La victime revit en effet imaginairement, jour après jour, nuit après nuit, les actes passés, car l’imaginaire paralysé ne peut que répéter à l’identique la réalité inimaginable. La violence se répète inchangée dans sa tête, ce n’est pas le souvenir du passé mais une réminiscence obligée, présentification automatique, qui s’impose.
Avec un enfant, cet être en devenir permanent, comment peut s’opérer la constitution progressive de son identité si une expérience de néantisation l’envahit à jamais ? Comment, malgré tout, intégrer dans une constitution optimale de la personne ce qui a voulu l’annihiler et nier sa temporalité comme si son identité se résumait, dorénavant, à un rôle de victime née de cet événement, jouant comme un mythe refondateur de son existence arrêtée ? Comment faire le deuil de soi-même, mort au dynamisme de la vie, mort à l’estime de soi dénié, anéanti ? La conception infantile de la mort consiste avant tout à se figer dans l’immobilité, c’est ce que l’enfant a éventuellement vu d’animaux morts, c’est ce qu’il joue quand il la mime « pour de rire ».
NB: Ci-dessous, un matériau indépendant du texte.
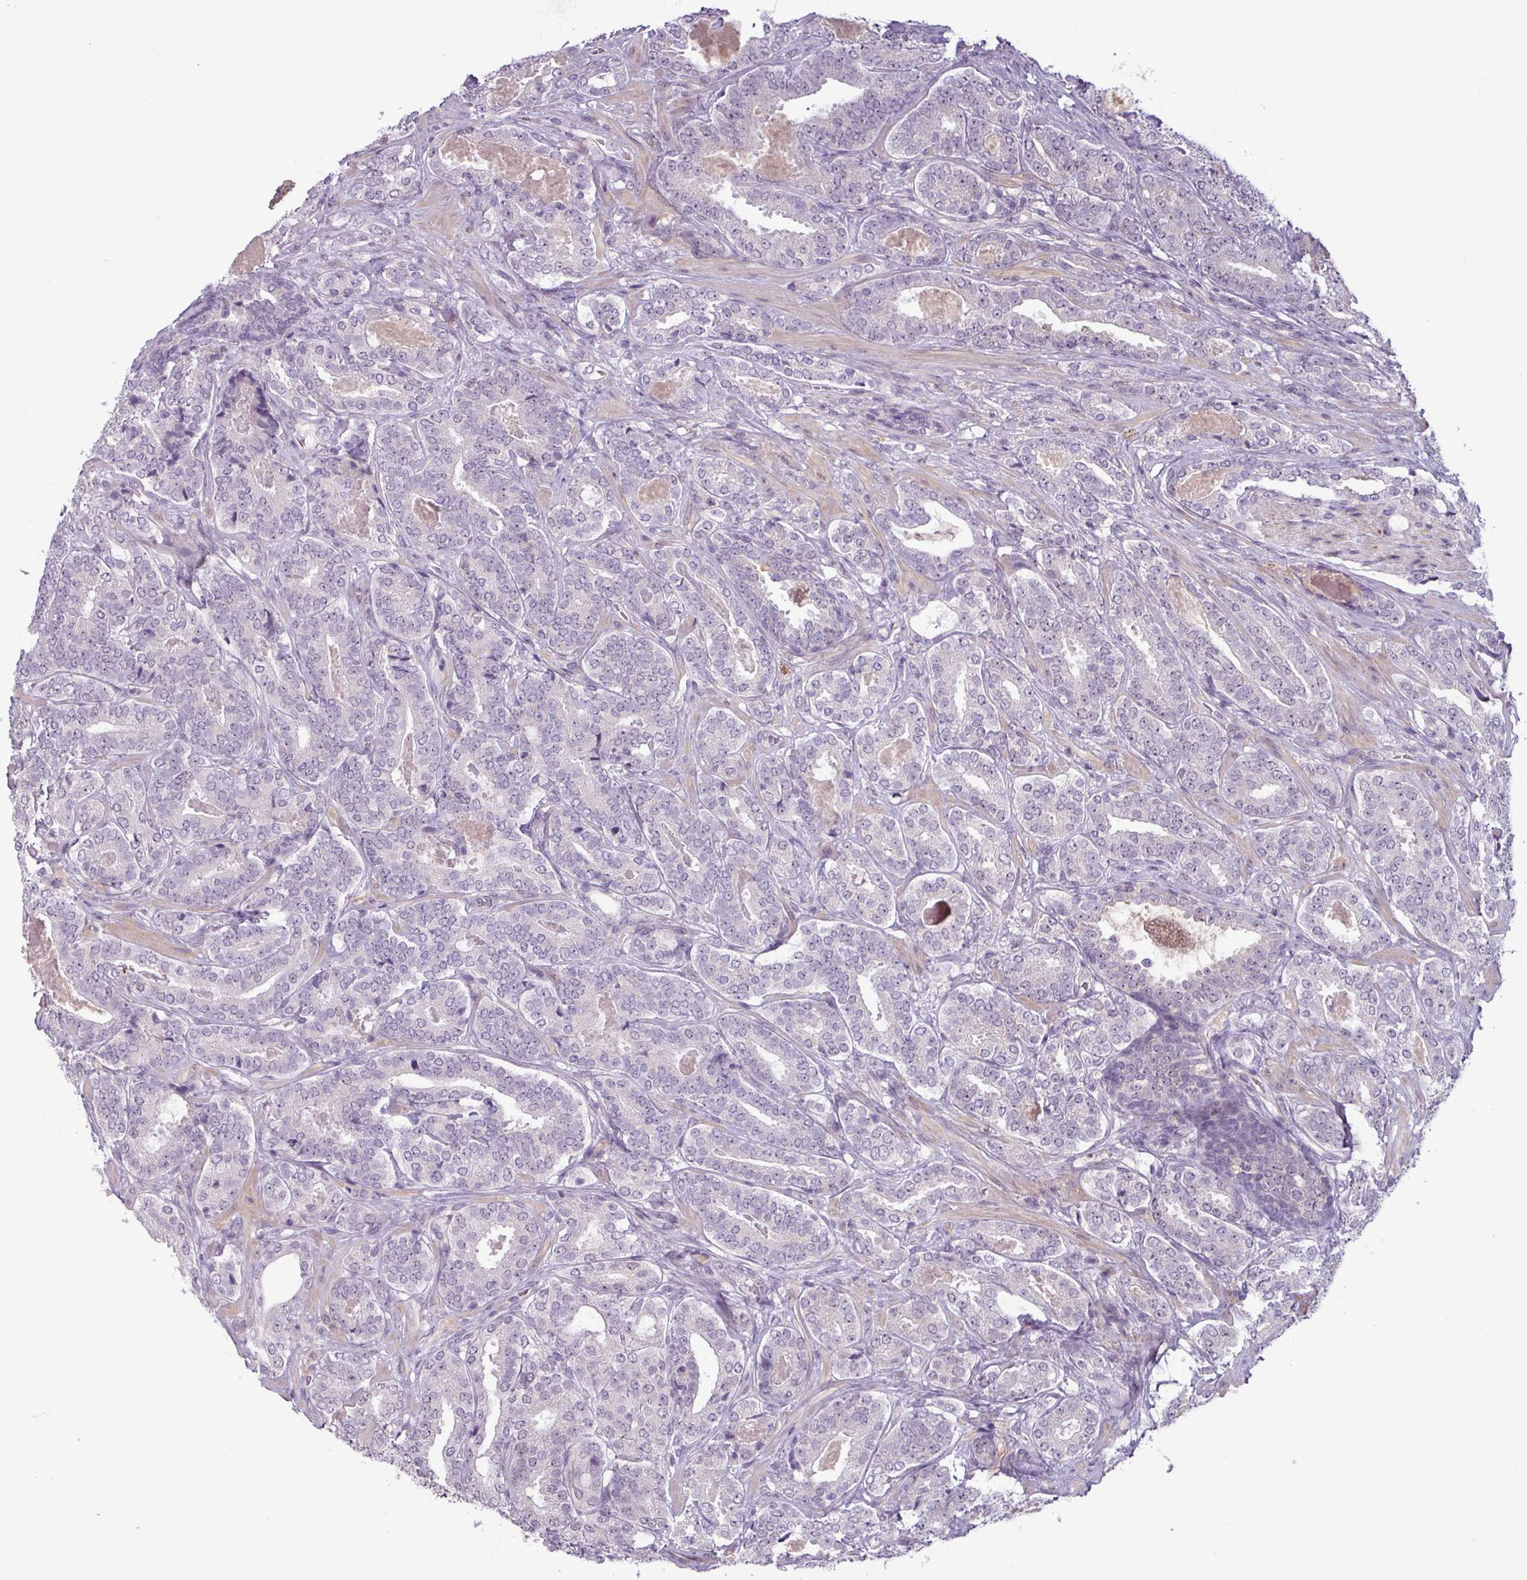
{"staining": {"intensity": "negative", "quantity": "none", "location": "none"}, "tissue": "prostate cancer", "cell_type": "Tumor cells", "image_type": "cancer", "snomed": [{"axis": "morphology", "description": "Adenocarcinoma, High grade"}, {"axis": "topography", "description": "Prostate"}], "caption": "Immunohistochemical staining of prostate cancer (high-grade adenocarcinoma) exhibits no significant staining in tumor cells. (DAB IHC with hematoxylin counter stain).", "gene": "UVSSA", "patient": {"sex": "male", "age": 65}}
Les pédophiles, les incestueux, les violeurs, l’ont fixé dans l’immobilité, le maintiennent dans une injure qui le cloue à jamais, dans une visée de destruction du vivant, de la fluidité de la vie. Le traumatisme est perpétuation de l’acte d’annihilation. Sa survenue a comme arrêté le temps, et l’esprit le reproduit en boucle de façon quasi hallucinatoire. Ce qui lui est arrivé est irreprésentable et il ne peut y effectuer le travail psychique habituel qui consiste à donner un mouvement interne imaginaire au réel trop offensant.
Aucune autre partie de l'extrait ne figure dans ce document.